Shortly After Cruelty Allegations, Tyson Foods Calls for Pizza Party
After first denying connection to the factory farm, Tyson Foods severed its relationship with Wyoming Premium Farms after an HSUS investigation documented appalling cruelty to pigs. A spokesman for the world’s second-largest meat producer publicly declared that the treatment of the animals was “deplorable.” Good for Tyson Foods.
But a somewhat less public announcement provides perhaps a more telling insight into the company’s actual thoughts about animal welfare. We got a look at a memo this week from Tyson executives encouraging its employees to join a pizza party—an idea cooked up by other leaders in the pork industry—to celebrate the decision by Domino’s pizza to reject a shareholder proposal to urge the company to stop buying pork from farms that confine sows in gestation crates.
The HSUS
Sows in gestation crates at Wyoming Premium Farms.
With McDonald’s, Burger King, Wendy’s, Safeway, Denny’s, and others having made pledges to cleanse their supply chain of pork from operations relying on gestationcrates, it didn’t seem like an outlandish ask. But Domino’s didn’t go for it and chose to continue to support gestation crates.
It wasn’t surprising to us.
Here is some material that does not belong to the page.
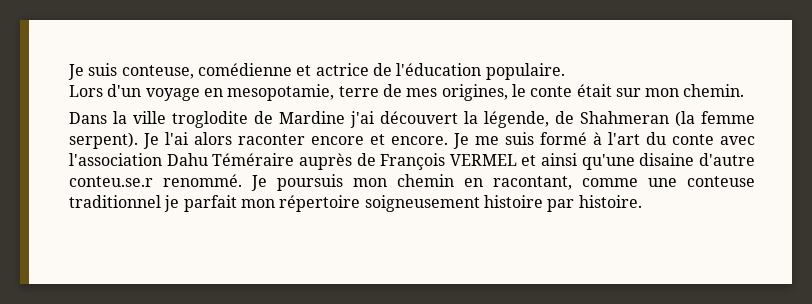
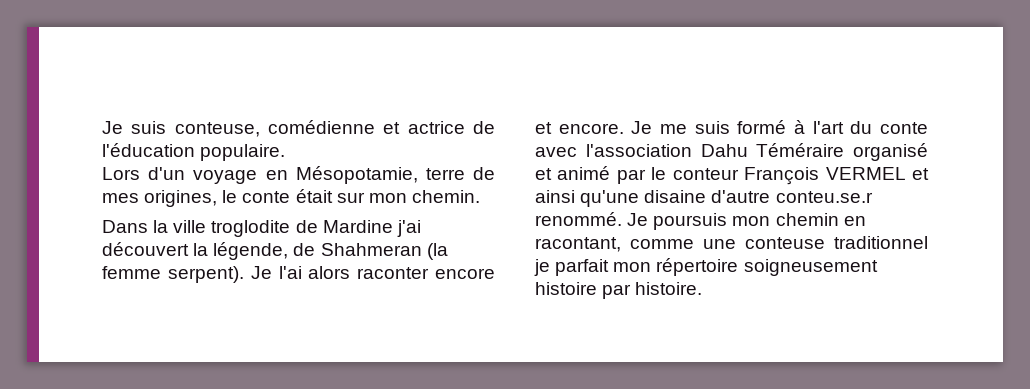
[227,84,335,101] mesopotamie, -> [295,166,418,184] Mésopotamie,
[298,153,376,170] auprès de -> [853,143,928,161] [535,166,739,184] organisé et animé par le conteur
But it was a cause for jubilant—if disproportionate—celebration within the pork industry. They’ve been looking for any port in the storm. The industry has been buffeted on the shoals not just because its major corporate customers are demanding changes in production practices, but also because of the series of adverse publicity associated with these announcements. It’s hard to find anyone outside of the pork industry who thinks that imprisoning sows in these crates is okay these days.
At some level, you can understand why Tyson executives are so happy with the Domino’s decision. The company, best known for its chicken sales and production, is big into pig production. And unlike other leading companies in the sector, including Smithfield Foods, Cargill, and Hormel, which have made commitments to move away from gestation crate confinement, Tyson has done nothing of the sort. The vast majority of its sows are confined in gestation crates.
But after the pizza party at headquarters is over, there’s another matter that Tyson Foods must contend with. And that’s the complaint HSUS filed this week with the Securities and Exchange Commission accusing Tyson of misleading customers about its animal care policies. Our complaint has a lot to say about how the company’s rhetoric and its suppliers’ actual treatment of pigs are way out of step.
I, for one, was haunted by the abuse of the pigs at WPF. But I thought that the footage of the pigs going mad in their gestation crates was just as troubling as the workers kicking around piglets like soccer balls or jumping on pigs with broken legs. The whole thing suggested a detachment from the suffering of animals. And Tyson officials—and this is what unsettles me most—think part of that picture that came out of WPF was just fine.